The Los Angeles Clippers of the mid-2010s are one of the great “what-if” tales in modern NBA history. A star-studded roster led by Blake Griffin and Chris Paul tied for the third-best record in the league from 2011–17, racking up a gaudy 313–163 mark. But while the Golden State Warriors won two titles in that time frame, the San Antonio Spurs captured one, and the Oklahoma City Thunder made an NBA Finals appearance, things didn’t fall into place for the Clippers.
Paul was in LA for six seasons. The Lob City Clippers won at least 50 games five straight times and were 40–26 in the lockout-shortened 2011–12 campaign. That’s a 50-win pace (49.7 rounds up, after all) for an 82-game schedule. But LA won three playoff series during that span and never even got to the conference finals. Griffin recently offered some speculation why that group fell short.
Injuries and bad luck were a constant grind for the Clippers
It was always something — or someone — going wrong for the Clippers for two seasons under coach Vinny Del Negro and four with Doc Rivers on the bench.

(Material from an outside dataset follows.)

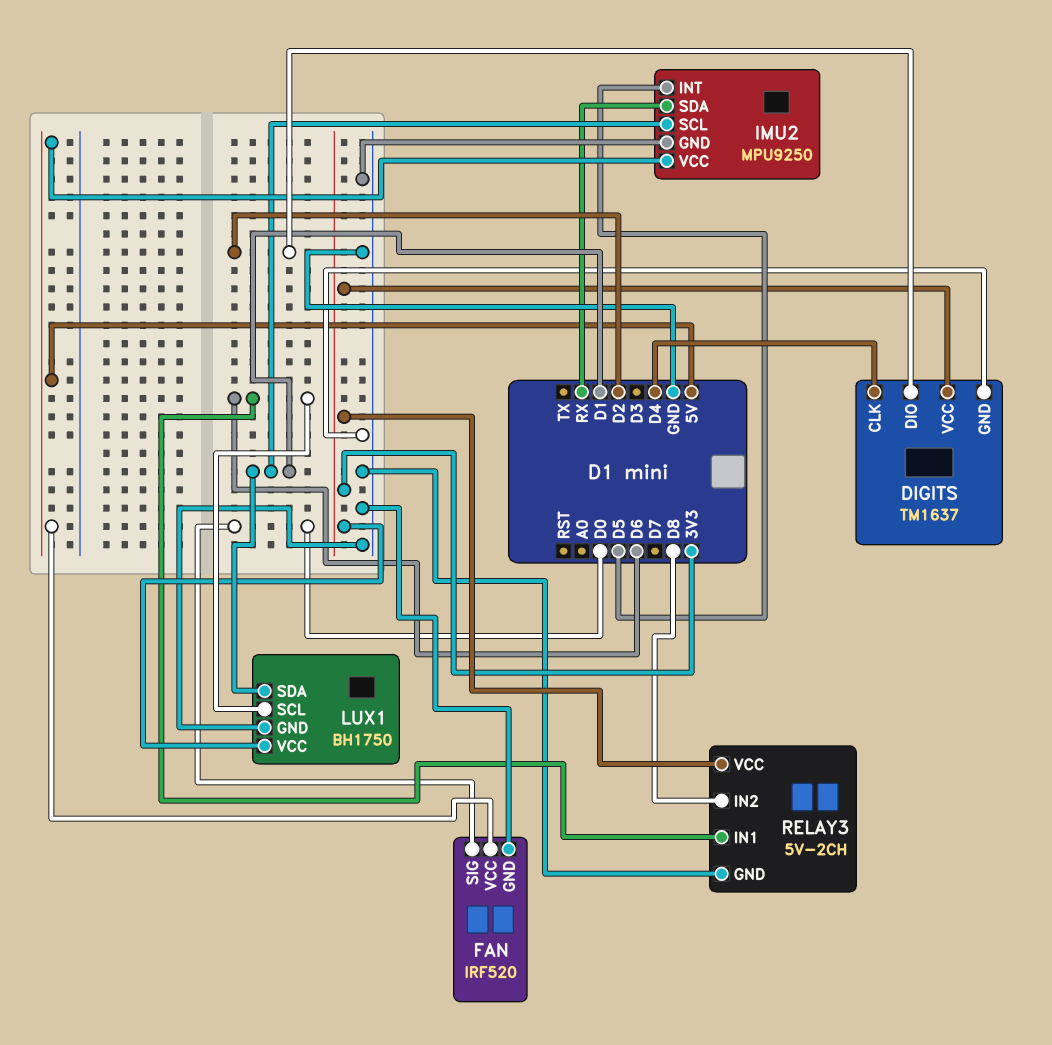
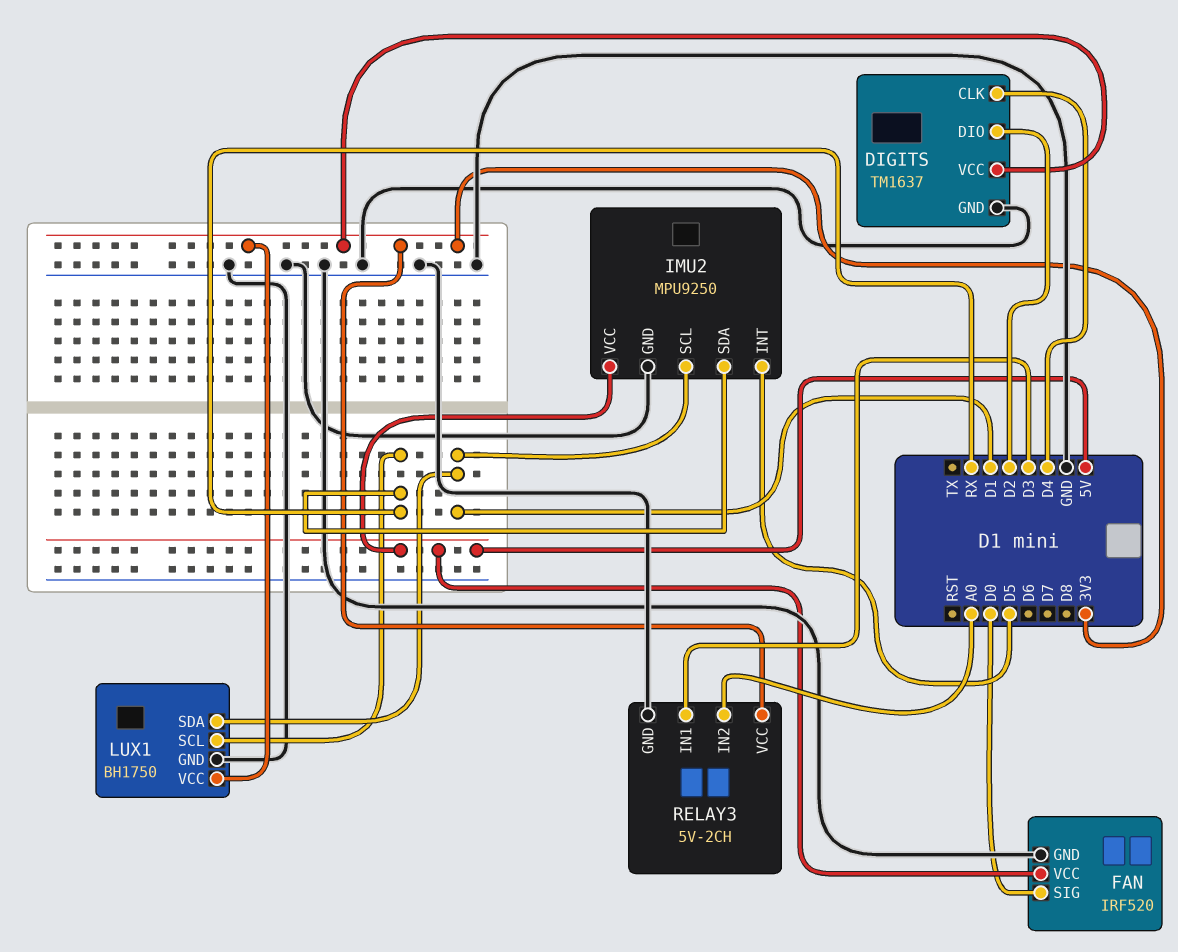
LUX1 pin SCL: D6 -> RX
RELAY3 pin IN1: D6 -> D3
RELAY3 pin IN2: D8 -> A0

Paul struggled with his health throughout his stint in LA. He appeared in 82 games in 2014–15 but in the other five campaigns missed 67 contests. After missing his first year with a fractured kneecap, the younger Blake Griffin was a machine, playing in 310 of 312 games through his first four seasons.
But he missed 15 in 2014–15, 47 the following season, and 21 more in 2016–17. As his health problems compounded, Griffin’s effectiveness dwindled.
The development of center DeAndre Jordan into an All-NBA big man bolstered the team. Jamal Crawford won two Sixth Man of the Year awards during LA’s stretch as a contender. They later added J.J. Redick and his 3-point shooting wizardry.
The 2015 NBA Playoffs continue to haunt Griffin, something he shared during a recent podcast appearance.
Blake Griffin and the Clippers couldn’t close the deal in 2015
The Western Conference was top-heavy in 2014–15. Five teams won at least 55 games, including Clippers at 56–26. Because the Portland Trail Blazers got the fourth seed with only 51 wins due to winning the Northwest Division, LA opened the playoffs against the 55-win San Antonio Spurs.
In Game 7, Blake Griffin finished with a triple-double (24 points, 13 rebounds, and 10 assists), and Paul’s jumper with a second to go gave LA a 111–109 win.
But against the Houston Rockets in the second round, the season unraveled. The teams split the first two games in Houston before LA got back-to-back blowouts in Games 3 and 4 to take a 3–1 lead. The Clippers wouldn’t win again.
On the Old Man and the Three podcast with Redick, Griffin didn’t think it was personalities that caused the collapse:
“(2015) was just a complete mental breakdown. I don’t think pettiness is why we lost in the playoffs, especially not that year. Or the year before when we lost to Oklahoma City. Pettiness didn’t lose those seasons for us.”
Redick and Griffin agreed that LA’s title window was open the widest during those two years. Griffin, who punched a team employee in 2016, downplayed the role of chemistry in their demise.
“I’ve said this to people when they always ask me about the Clippers,” he said. “I am in the camp where it wasn’t quite as bad as people try to make it out to be … maybe toward the end, maybe like when some other things happened. That’s not the reason we didn’t win a championship. Our two chances to win a championship were those two years. After that, the Warriors and LeBron, they were just going back and forth, and that was crazy.”
Redick remembered to recognize the elephant in the room. The 2014 playoff run included the Donald Sterling controversy as the playoffs began.
Blake Griffin chasing a championship in Brooklyn
Blake Griffin’s stint with the Clippers ended with a January 2018 trade to the Detroit Pistons. That was months after Paul went to the Rockets. Griffin was bought out by Detroit in March 2021 and joined the Brooklyn Nets.
Paul made his first NBA Finals appearance in July with the Phoenix Suns. Redick remains unsigned after finishing last season with the Dallas Mavericks.
Winning a championship requires talent, timing, and some luck. While the LA Clippers had plenty of the first element, they always fell short in the other two.